Monday, March 23, 2009

For I am Persuaded...

...In Romans Paul talks about how nothing can separate him from God's love.  Nothing.  And I don't think it's just that he was wishy washy, "well, I'm pretty sure that nothing can separate me from God's love, that is if He doesn't have one of His bad temper Sodom and Gomorrah days and I just happen to be the one who screwed the straw on the camel's back" type of belief.  Paul says he's persuaded.  He was convinced by God.  I don't think Paul was sitting around one day and poof, he came up with this brainstorm.  "What if I can't be separated from God's love!  This would be great!  Why didn't I think of this before!"  God somehow persuaded Paul that there is nothing at all that can take him away from the love of God.

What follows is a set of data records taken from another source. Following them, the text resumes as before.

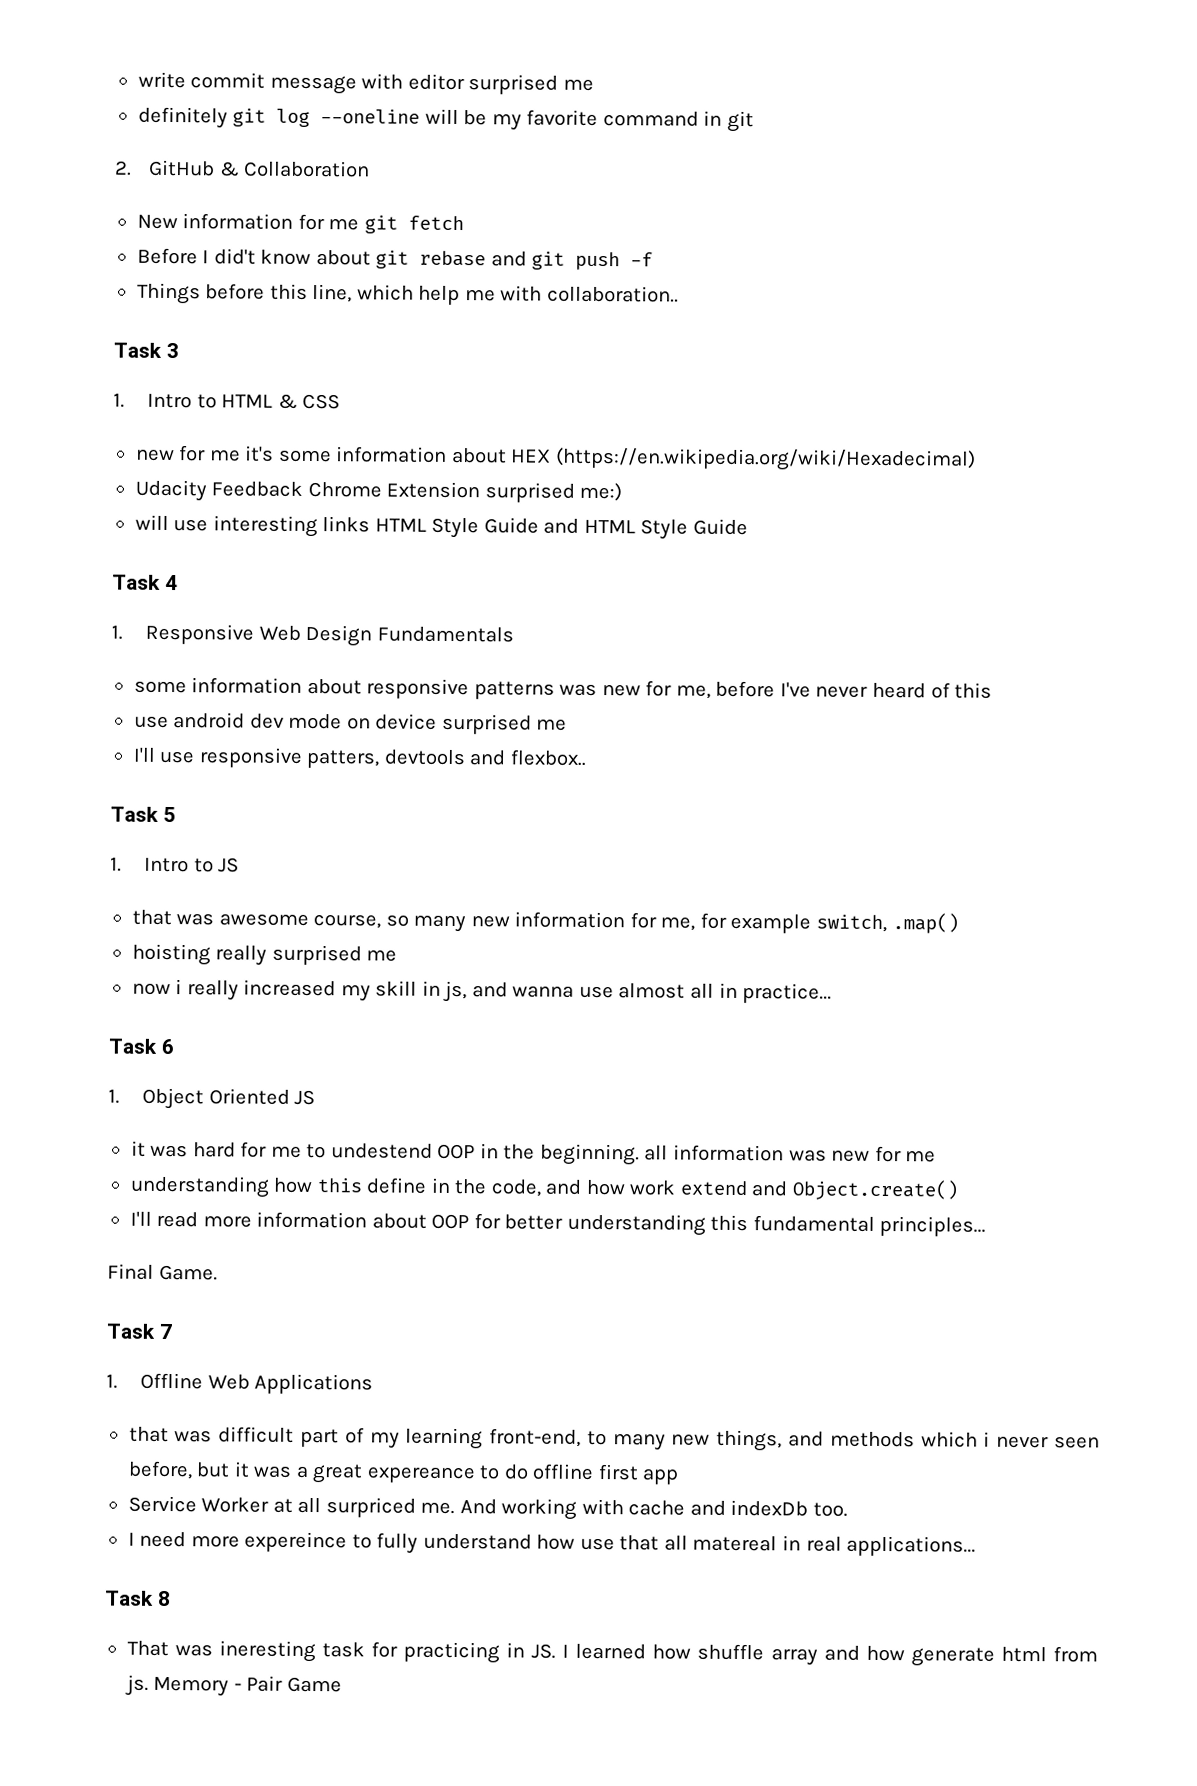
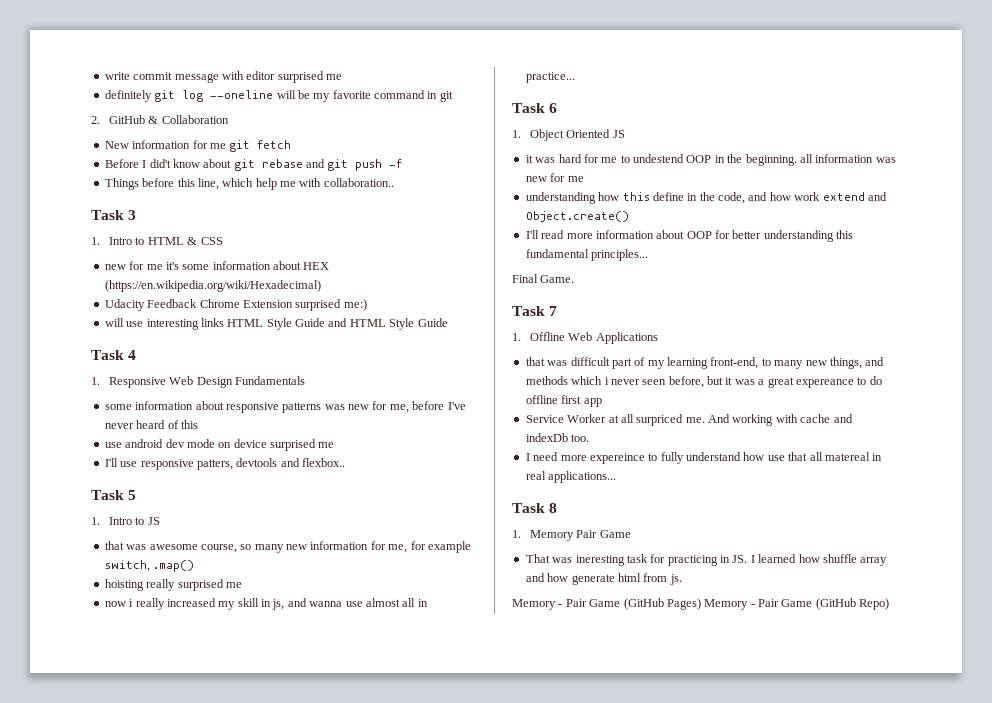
(171, 1598) none -> [512,530,631,541] // 1. Memory Pair Game
[153,1675,342,1697] Memory - Pair Game -> [512,598,890,610] // Memory - Pair Game (GitHub Pages) Memory - Pair Game (GitHub Repo)

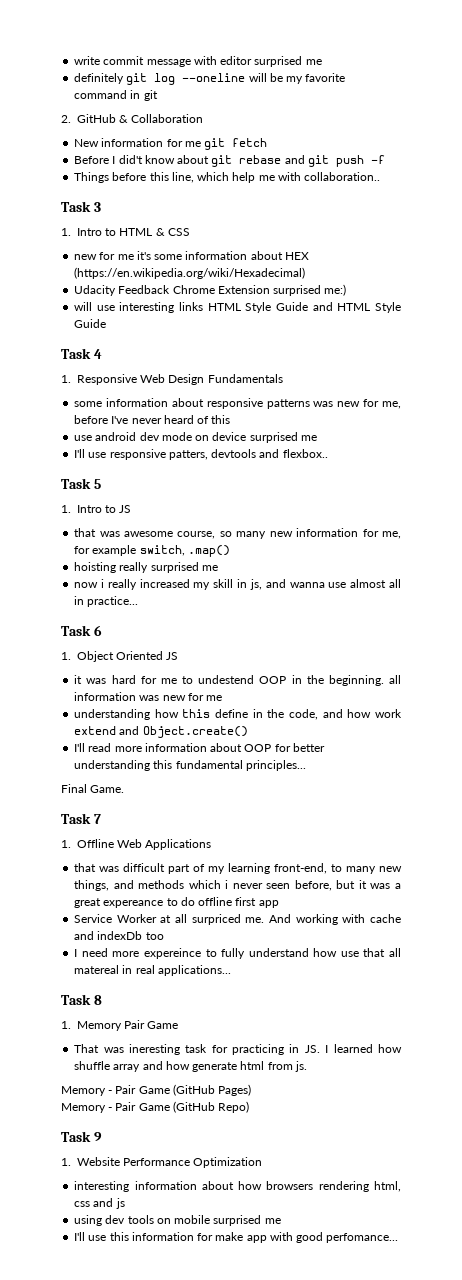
[571,434,590,442] too. -> [145,932,164,940] too
(701, 604) none -> (252, 1090) //
(890, 604) none -> [61,1131,102,1142] [61,1157,263,1168] [74,1181,402,1192] [74,1198,125,1209] [74,1215,281,1226] [74,1232,399,1243] // Task 9 // 1. Website Performance Optimization // interesting information about how browsers rendering html, css and js // using dev tools on mobile surprised me // I'll use this information for make app with good perfomance...

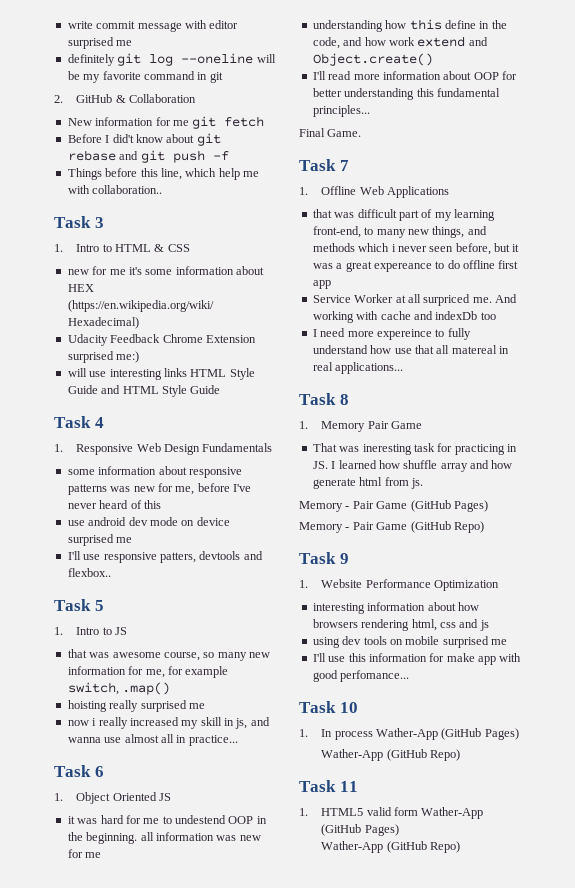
(399, 1238) none -> [299,701,358,713] [299,728,519,740] [321,749,461,761] [299,780,358,792] [299,807,484,819] [321,824,399,836] [321,841,461,853] // Task 10 // 1. In process Wather-App (GitHub Pages) // Wather-App (GitHub Repo) // Task 11 // 1. HTML5 valid form Wather-App (GitHub Pages) // Wather-App (GitHub Repo)

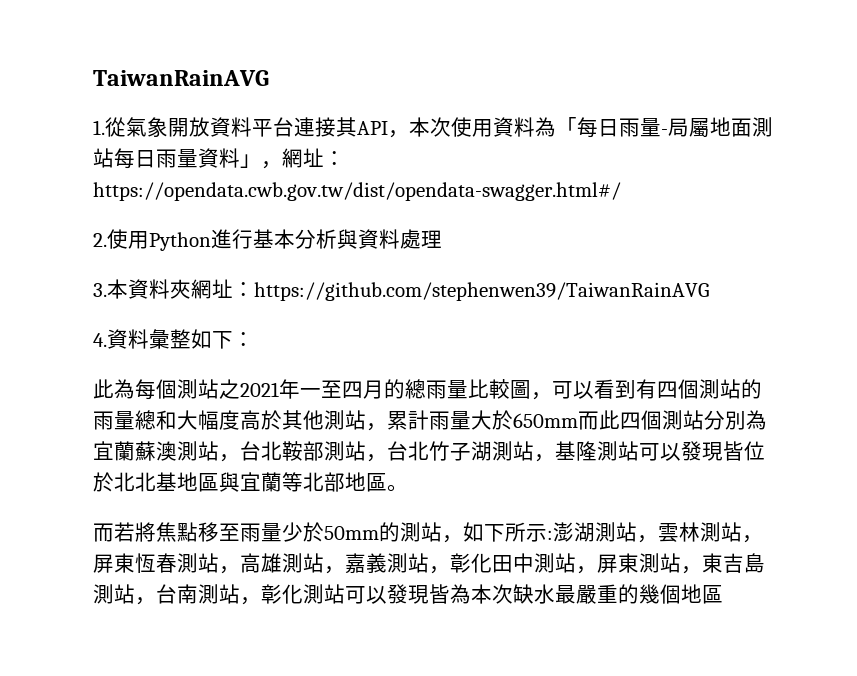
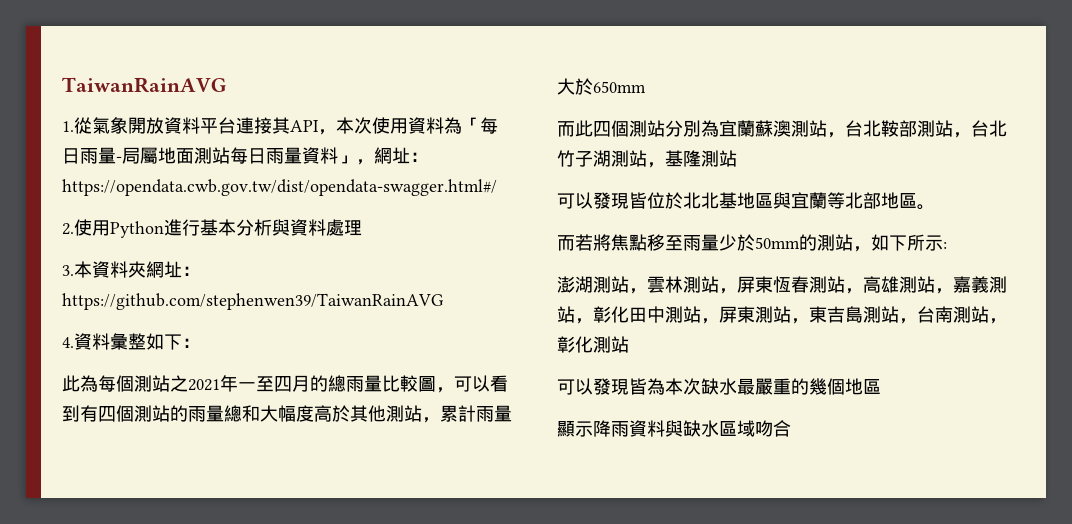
(578, 420) none -> (646, 87) //
(639, 451) none -> (737, 158) //
(553, 535) none -> (947, 245) //
(345, 594) none -> (629, 344) //
(723, 594) none -> [557,420,791,437] // 顯示降雨資料與缺水區域吻合

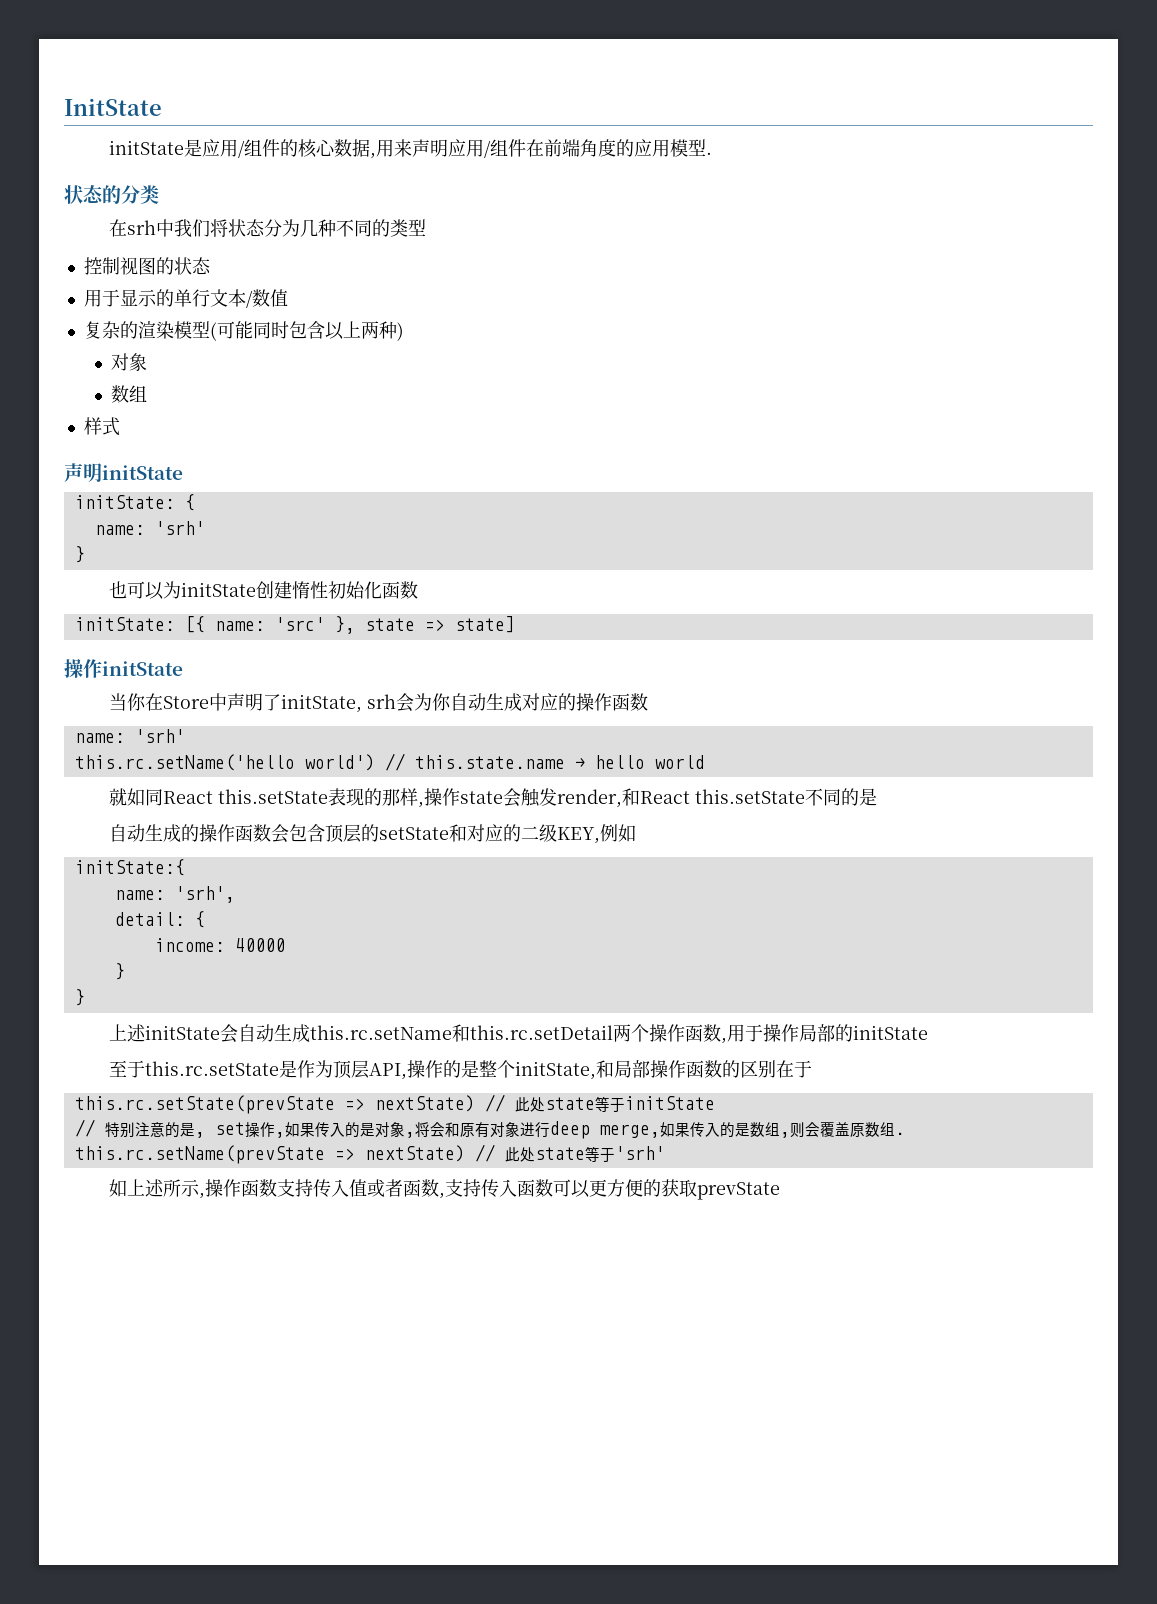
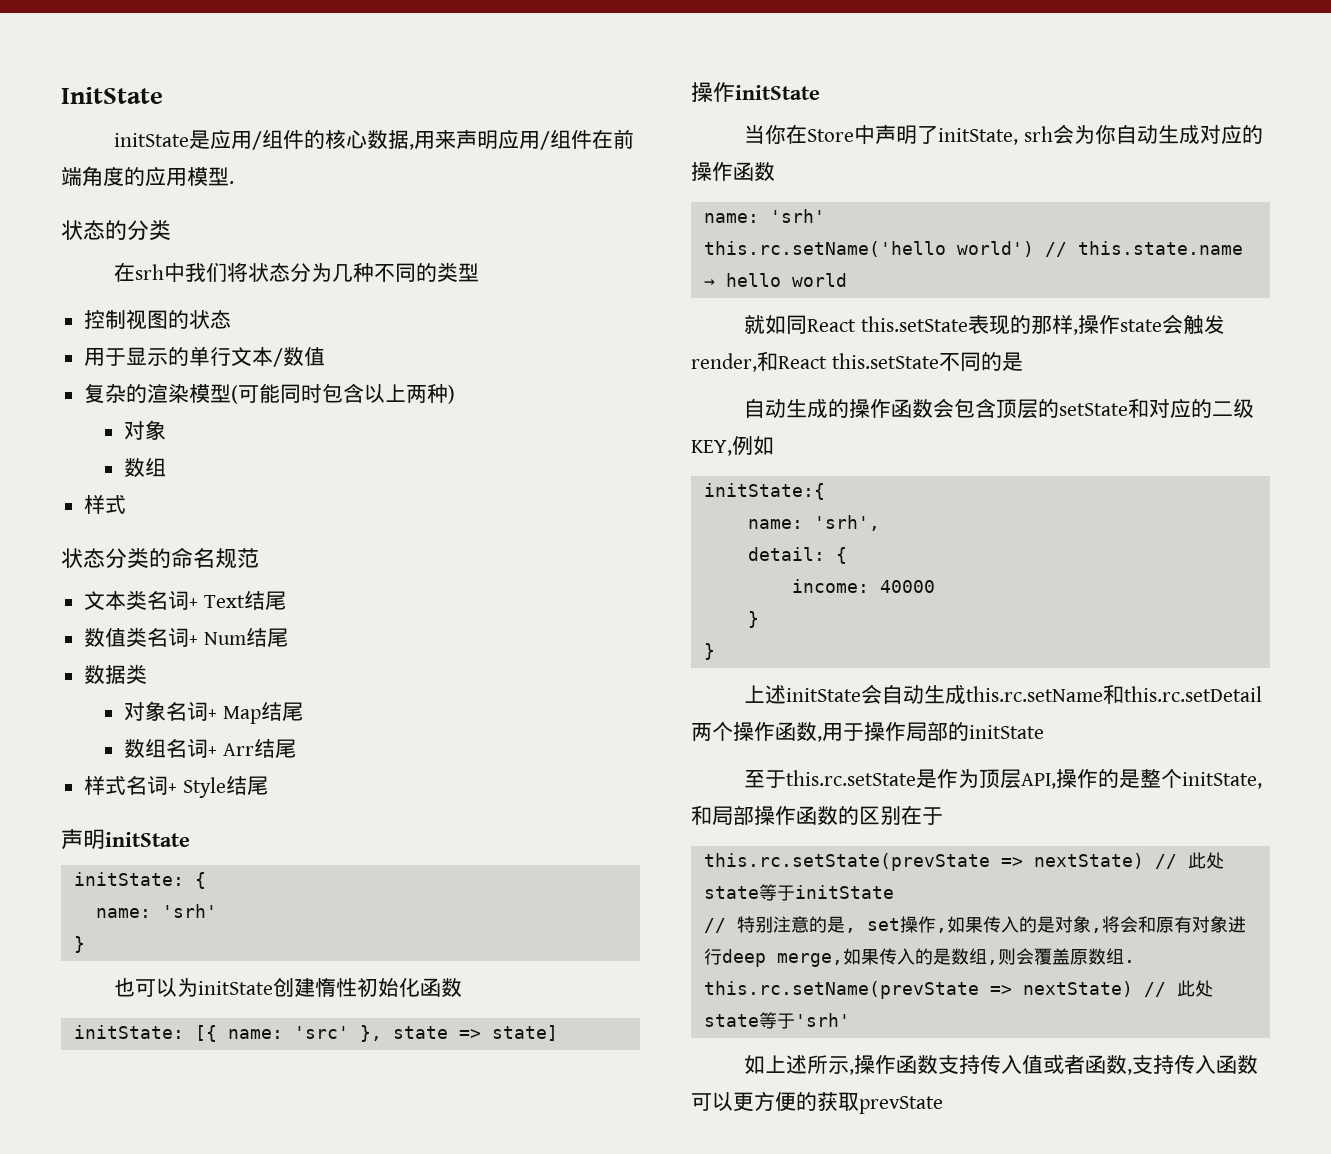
(120, 426) none -> [61,547,259,569] [84,590,286,611] [84,627,288,647] [84,664,148,684] [124,701,304,724] [124,739,297,758] [84,776,268,798] // 状态分类的命名规范 // 文本类名词+ Text结尾 // 数值类名词+ Num结尾 // 数据类 // 对象名词+ Map结尾 // 数组名词+ Arr结尾 // 样式名词+ Style结尾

That being said, how persuaded am I?  Whenever I do something I fear reprisal, or I turn and try to defend myself to God as if to say, "What now God?  Can you love me in spite of this.  I dare you to."  He can.  I think I take it as a right and not a gift.  I am one of His adopted sons, and therefore I deserve His love.  He said He'd give it, He can't take it away.  It goes along with the consistent pride I pin on my sleeve like a sergeant's stripes.  It should humble me.   I should understand that I don't warrant anything but hell, and the worst bits of it.  There's a song that says "Your kindness Lord, leads us to repentance."  When does it?  Am I so full of myself that I believe that I deserve God's notice in the first place, let alone His grace?  I wish it weren't so.